Baier pointed out to investors and analysts on the February earnings call that Brookdale has had more assisted living and memory care communities recognized in the US News & World Report Best Senior Living program ratings than any other provider. The organization also ranked first in customer satisfaction ratings in the 2020 and 2022 JD Power US Senior Living Satisfaction Study for assisted living and memory care, the CEO said.

“The health and well-being of our residents has always been our top priority, and we are dedicated to providing high-quality care and services to residents and their families,” Baier said at the time. “As a company, we’re honored to enrich the lives of hundreds of thousands of seniors over the last decade, and our communities have been recognized as some of the best in the nation.”
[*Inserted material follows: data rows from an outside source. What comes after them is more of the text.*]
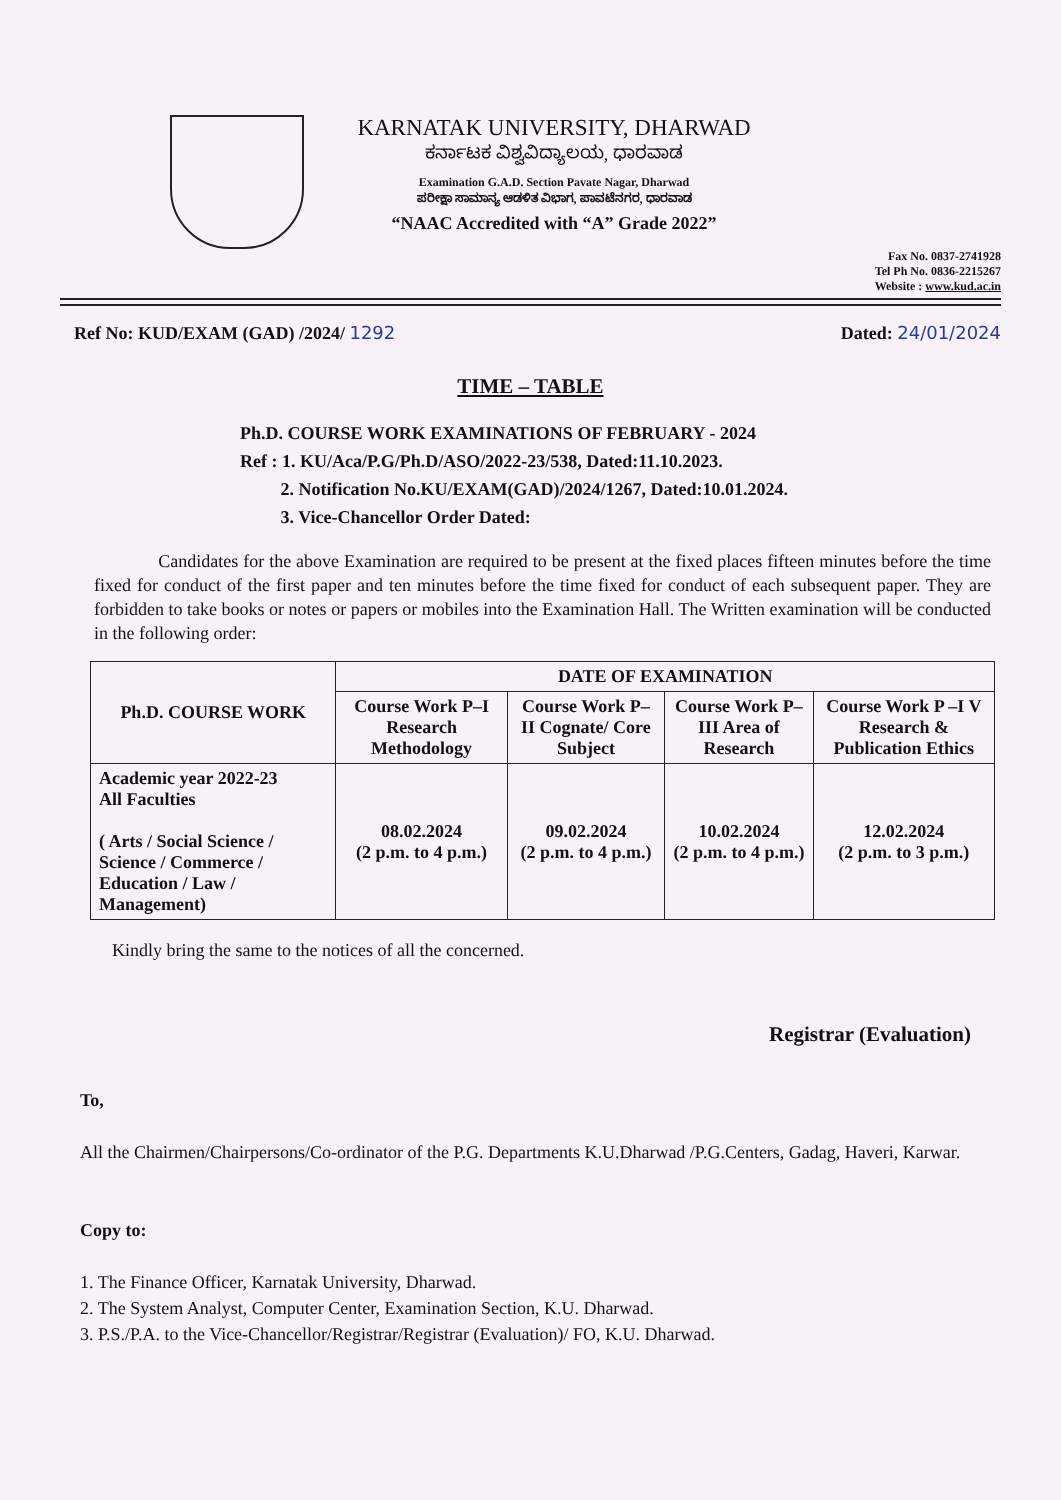KARNATAK UNIVERSITY, DHARWAD
ಕರ್ನಾಟಕ ವಿಶ್ವವಿದ್ಯಾಲಯ, ಧಾರವಾಡ
Examination G.A.D. Section Pavate Nagar, Dharwad
ಪರೀಕ್ಷಾ ಸಾಮಾನ್ಯ ಆಡಳಿತ ವಿಭಾಗ, ಪಾವಟೆನಗರ, ಧಾರವಾಡ
“NAAC Accredited with “A” Grade 2022”
Fax No. 0837-2741928
Tel Ph No. 0836-2215267
Website : www.kud.ac.in
Ref No: KUD/EXAM (GAD) /2024/ 1292 Dated: 24/01/2024
TIME – TABLE
Ph.D. COURSE WORK EXAMINATIONS OF FEBRUARY - 2024
Ref : 1. KU/Aca/P.G/Ph.D/ASO/2022-23/538, Dated:11.10.2023.
2. Notification No.KU/EXAM(GAD)/2024/1267, Dated:10.01.2024.
3. Vice-Chancellor Order Dated:
Candidates for the above Examination are required to be present at the fixed places fifteen minutes before the time fixed for conduct of the first paper and ten minutes before the time fixed for conduct of each subsequent paper. They are forbidden to take books or notes or papers or mobiles into the Examination Hall. The Written examination will be conducted in the following order:
| Ph.D. COURSE WORK | DATE OF EXAMINATION | | | |
| --- | --- | --- | --- | --- |
| | Course Work P–I Research Methodology | Course Work P–II Cognate/ Core Subject | Course Work P–III Area of Research | Course Work P –I V Research & Publication Ethics |
| Academic year 2022-23 All Faculties ( Arts / Social Science / Science / Commerce / Education / Law / Management) | 08.02.2024 (2 p.m. to 4 p.m.) | 09.02.2024 (2 p.m. to 4 p.m.) | 10.02.2024 (2 p.m. to 4 p.m.) | 12.02.2024 (2 p.m. to 3 p.m.) |
Kindly bring the same to the notices of all the concerned.
Registrar (Evaluation)
To,
All the Chairmen/Chairpersons/Co-ordinator of the P.G. Departments K.U.Dharwad /P.G.Centers, Gadag, Haveri, Karwar.
Copy to:
1. The Finance Officer, Karnatak University, Dharwad.
2. The System Analyst, Computer Center, Examination Section, K.U. Dharwad.
3. P.S./P.A. to the Vice-Chancellor/Registrar/Registrar (Evaluation)/ FO, K.U. Dharwad.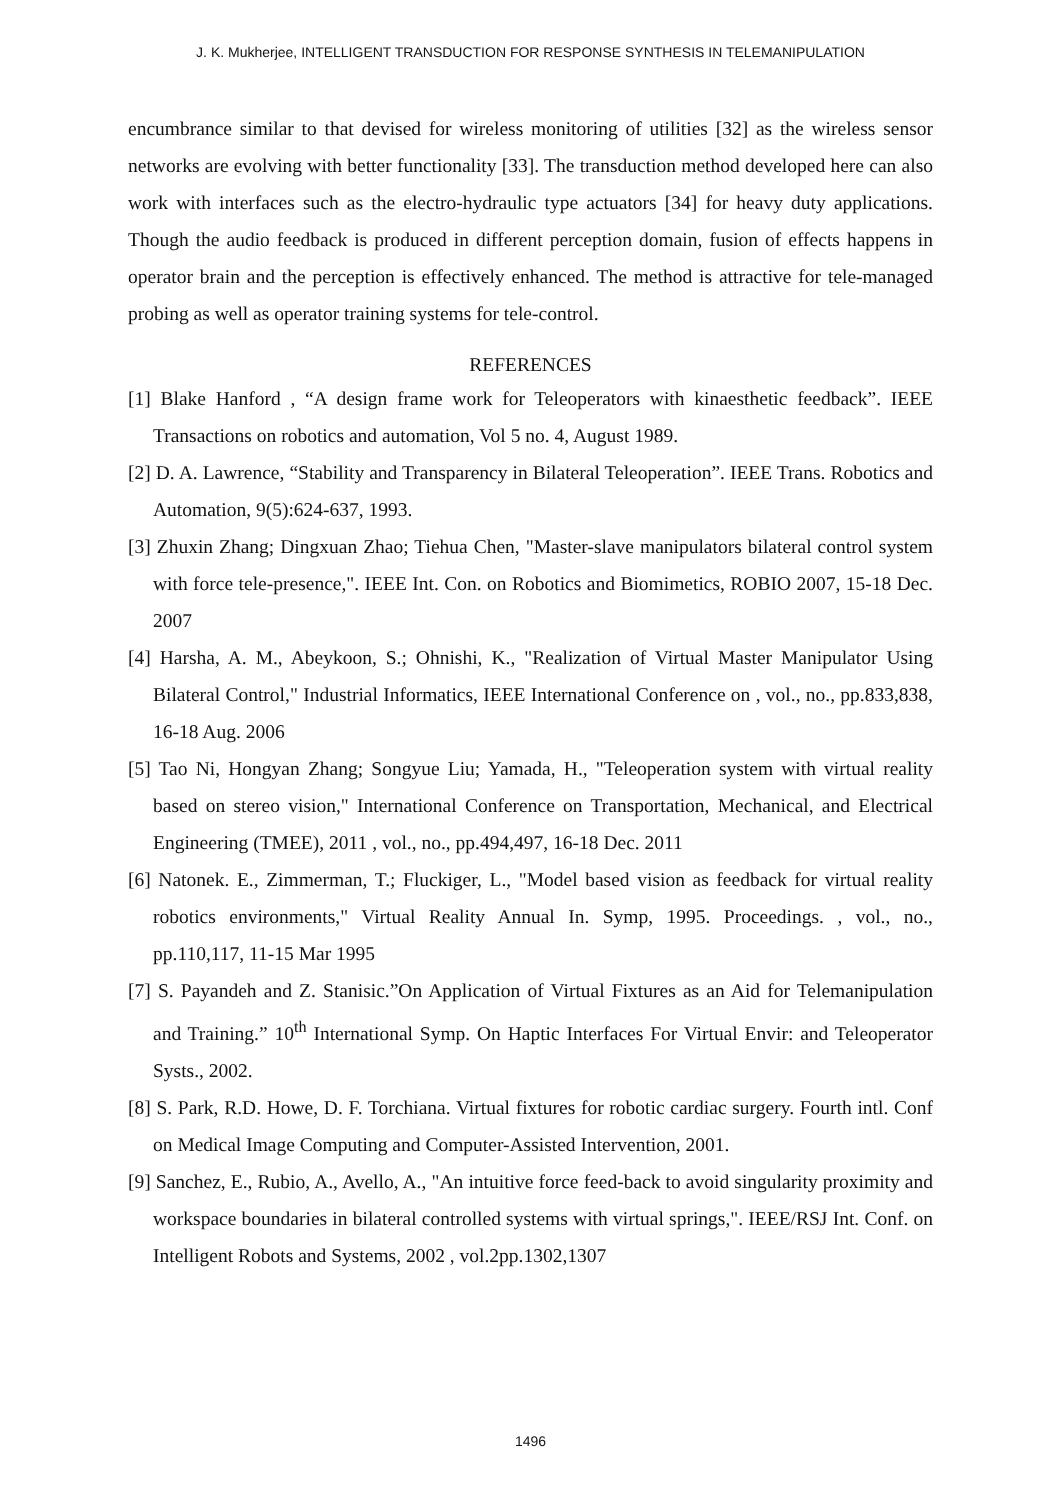J. K. Mukherjee, INTELLIGENT TRANSDUCTION FOR RESPONSE SYNTHESIS IN TELEMANIPULATION
encumbrance similar to that devised for wireless monitoring of utilities [32] as the wireless sensor networks are evolving with better functionality [33]. The transduction method developed here can also work with interfaces such as the electro-hydraulic type actuators [34] for heavy duty applications. Though the audio feedback is produced in different perception domain, fusion of effects happens in operator brain and the perception is effectively enhanced. The method is attractive for tele-managed probing as well as operator training systems for tele-control.
REFERENCES
[1] Blake Hanford , “A design frame work for Teleoperators with kinaesthetic feedback”. IEEE Transactions on robotics and automation, Vol 5 no. 4, August 1989.
[2] D. A. Lawrence, “Stability and Transparency in Bilateral Teleoperation”. IEEE Trans. Robotics and Automation, 9(5):624-637, 1993.
[3] Zhuxin Zhang; Dingxuan Zhao; Tiehua Chen, "Master-slave manipulators bilateral control system with force tele-presence,". IEEE Int. Con. on Robotics and Biomimetics, ROBIO 2007, 15-18 Dec. 2007
[4] Harsha, A. M., Abeykoon, S.; Ohnishi, K., "Realization of Virtual Master Manipulator Using Bilateral Control," Industrial Informatics, IEEE International Conference on , vol., no., pp.833,838, 16-18 Aug. 2006
[5] Tao Ni, Hongyan Zhang; Songyue Liu; Yamada, H., "Teleoperation system with virtual reality based on stereo vision," International Conference on Transportation, Mechanical, and Electrical Engineering (TMEE), 2011 , vol., no., pp.494,497, 16-18 Dec. 2011
[6] Natonek. E., Zimmerman, T.; Fluckiger, L., "Model based vision as feedback for virtual reality robotics environments," Virtual Reality Annual In. Symp, 1995. Proceedings. , vol., no., pp.110,117, 11-15 Mar 1995
[7] S. Payandeh and Z. Stanisic.”On Application of Virtual Fixtures as an Aid for Telemanipulation and Training.” 10<sup>th</sup> International Symp. On Haptic Interfaces For Virtual Envir: and Teleoperator Systs., 2002.
[8] S. Park, R.D. Howe, D. F. Torchiana. Virtual fixtures for robotic cardiac surgery. Fourth intl. Conf on Medical Image Computing and Computer-Assisted Intervention, 2001.
[9] Sanchez, E., Rubio, A., Avello, A., "An intuitive force feed-back to avoid singularity proximity and workspace boundaries in bilateral controlled systems with virtual springs,". IEEE/RSJ Int. Conf. on Intelligent Robots and Systems, 2002 , vol.2pp.1302,1307
1496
Brookdale had not responded to a request for comment from McKnight’s about the latest letter as of the production deadline. The company’s next earnings call, covering Brookdale’s first-quarter 2024 performance, is tomorrow.

Ensign Group CEO Barry Port declined to comment at length Monday, but he told sister publication McKnight’s Long-Term Care News that the company is drafting a response to the lawmakers’ Sunday letter. NHC did not respond to a request for comment.